TEXTE À ANALYSER:
::::

SAUVER LES TRIPLÉS D’AISHA
Aisha, 30 ans, a 12 enfants. Elle et son mari travaillaient la terre, mais il est devenu de plus en plus difficile de subvenir aux besoins de leur famille en raison des mauvaises récoltes et de l’insuffisance des provisions. Quand Aisha a appris qu’elle était à nouveau enceinte, la situation a empiré.
« Mon mari était très inquiet. Il ne dormait plus, ne mangeait plus. Il était dehors toute la journée, jusqu’au jour où il est parti au milieu de la nuit et n’est jamais revenu », dit Aisha. Au bout d’un mois, le mari d’Aisha l’a appelée. Il était en Libye. Il lui a dit qu’il avait l’intention d’aller en Europe pour travailler et envoyer de l’argent à la famille. Mais elle n’a pas eu de nouvelles de lui depuis : « Je ne sais pas s’il est vivant. »
Alors que son ventre grossissait, Aisha a continué à travailler la terre. Elle a accouché à la maison – une naissance longue et douloureuse, non pas d’un, mais de trois bébés. Pendant qu’elle se rétablissait, les enfants plus âgés l’aidaient à faire les tâches ménagères. Toutefois, un jour seulement après la naissance, la famille s’est retrouvée à court de nourriture. Aisha s’est levée, encore faible, et a mis un des triplés sur son dos. Ses enfants plus âgés ont porté les deux autres. Sa seule option était de marcher dans les rues et de mendier de l’argent pour nourrir sa famille.
Un jour au marché, Aisha et ses bébés très maigres ont attiré l’attention de la Dr Maryam Abouacar. Elle s’est approchée de la mère et a examiné ses triplés.

::::

DONNÉES FOURNIES:
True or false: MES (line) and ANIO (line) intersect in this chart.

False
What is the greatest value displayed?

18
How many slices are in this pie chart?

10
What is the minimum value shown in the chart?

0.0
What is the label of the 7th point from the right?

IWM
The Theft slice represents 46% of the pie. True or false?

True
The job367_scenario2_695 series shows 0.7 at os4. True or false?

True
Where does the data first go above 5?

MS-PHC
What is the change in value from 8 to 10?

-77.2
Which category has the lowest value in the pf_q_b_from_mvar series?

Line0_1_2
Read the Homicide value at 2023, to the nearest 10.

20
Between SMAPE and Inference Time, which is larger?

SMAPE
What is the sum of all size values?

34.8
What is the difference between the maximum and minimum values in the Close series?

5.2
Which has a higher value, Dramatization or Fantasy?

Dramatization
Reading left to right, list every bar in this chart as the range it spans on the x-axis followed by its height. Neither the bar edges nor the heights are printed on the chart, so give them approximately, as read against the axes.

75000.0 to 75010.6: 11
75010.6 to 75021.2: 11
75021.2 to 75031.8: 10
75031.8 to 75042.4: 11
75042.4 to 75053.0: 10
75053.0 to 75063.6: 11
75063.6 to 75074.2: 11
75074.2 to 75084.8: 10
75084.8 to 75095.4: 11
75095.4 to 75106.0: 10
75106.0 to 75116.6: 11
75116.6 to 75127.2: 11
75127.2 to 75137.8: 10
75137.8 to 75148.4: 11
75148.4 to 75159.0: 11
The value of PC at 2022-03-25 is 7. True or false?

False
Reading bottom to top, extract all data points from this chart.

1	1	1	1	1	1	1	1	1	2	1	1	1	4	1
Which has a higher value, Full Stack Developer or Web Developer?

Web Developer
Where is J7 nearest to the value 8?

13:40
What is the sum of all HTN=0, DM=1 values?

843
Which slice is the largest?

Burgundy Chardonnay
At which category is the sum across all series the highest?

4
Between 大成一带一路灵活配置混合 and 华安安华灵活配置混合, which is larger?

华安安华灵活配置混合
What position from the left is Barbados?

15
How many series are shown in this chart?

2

::::

EXPLORER LE TEXTE:
• 1. Dans le récit sur les triplés d'Aisha, où se trouvait son mari lorsqu'il l'a appelée au bout d'un mois ?
• 2. Dans le récit sur les triplés d'Aisha, quelles sont toutes les intentions que le mari d'Aisha lui a annoncées au téléphone ?
• 3. Poursuivez le récit sur les triplés d'Aisha après sa dernière phrase.

CORRIGÉ DE L'EXERCICE:
• 1. En Libye.

• 2. Aller en Europe, y travailler et envoyer de l'argent à la famille.

• 3.
« Au-delà de leur extrême maigreur, leur état était préoccupant. Ils étaient très faibles et l’un d’eux avait du mal à respirer », se souvient Maryam.
Il n’y avait pas de temps à perdre. Maryam a appelé l’hôpital et leur a demandé de venir d’urgence chercher la femme et ses bébés. Les triplés dénutris ont été immédiatement admis pour traitement.
TRAITEMENT HOLISTIQUE
Aisha a appris à mesurer la malnutrition chez ses enfants et montre fièrement sa bande à code couleur – l’outil simple qui rend cela possible. Photo : Lys Arango pour Action contre la faim, Niger.
En plus des médicaments que les nourrissons ont reçus, Maryam a travaillé avec Aisha et ses bébés pour les aider à satisfaire leurs besoins émotionnels et psychologiques.
« En tant que médecins, nous disposons de médicaments et de techniques de pointe, mais ce que nous ne pouvons pas leur donner, c’est l’amour d’une mère », dit-elle. Par le biais de conseils, de jeux et autres, Maryam s’efforce de rétablir le lien émotionnel entre la mère et l’enfant car, dans certains cas, ce lien est rompu lorsque l’enfant est admis à l’hôpital.
« Il faut garder à l’esprit que beaucoup de femmes qui arrivent au centre n’ont jamais mis les pieds dans une ville auparavant et encore moins dans un hôpital. Le choc peut être énorme. De plus, elles craignent de laisser leurs autres enfants à la charge de leur mari ou de leur famille », explique Maryam.
L’une des parties les plus difficiles de la guérison des triplés a été de les aider à retrouver leur capacité psychomotrice. « Ils ont mis plus de temps que les autres enfants à apprendre à s’asseoir ou à ramper. Ces jeux les stimulent physiquement et émotionnellement », explique la pédopsychologue.
Aisha, tout sourire, rentre chez elle avec ses enfants. Photo : Lys Arango pour Action contre la faim, Niger.
Pendant les trois semaines qu’Aicha a passées à l’hôpital, elle a participé à plusieurs séances d’éducation et a compris que la mendicité n’était pas une solution à long terme à ses problèmes. Cela n’empêcherait pas ses enfants de sombrer à nouveau dans la malnutrition.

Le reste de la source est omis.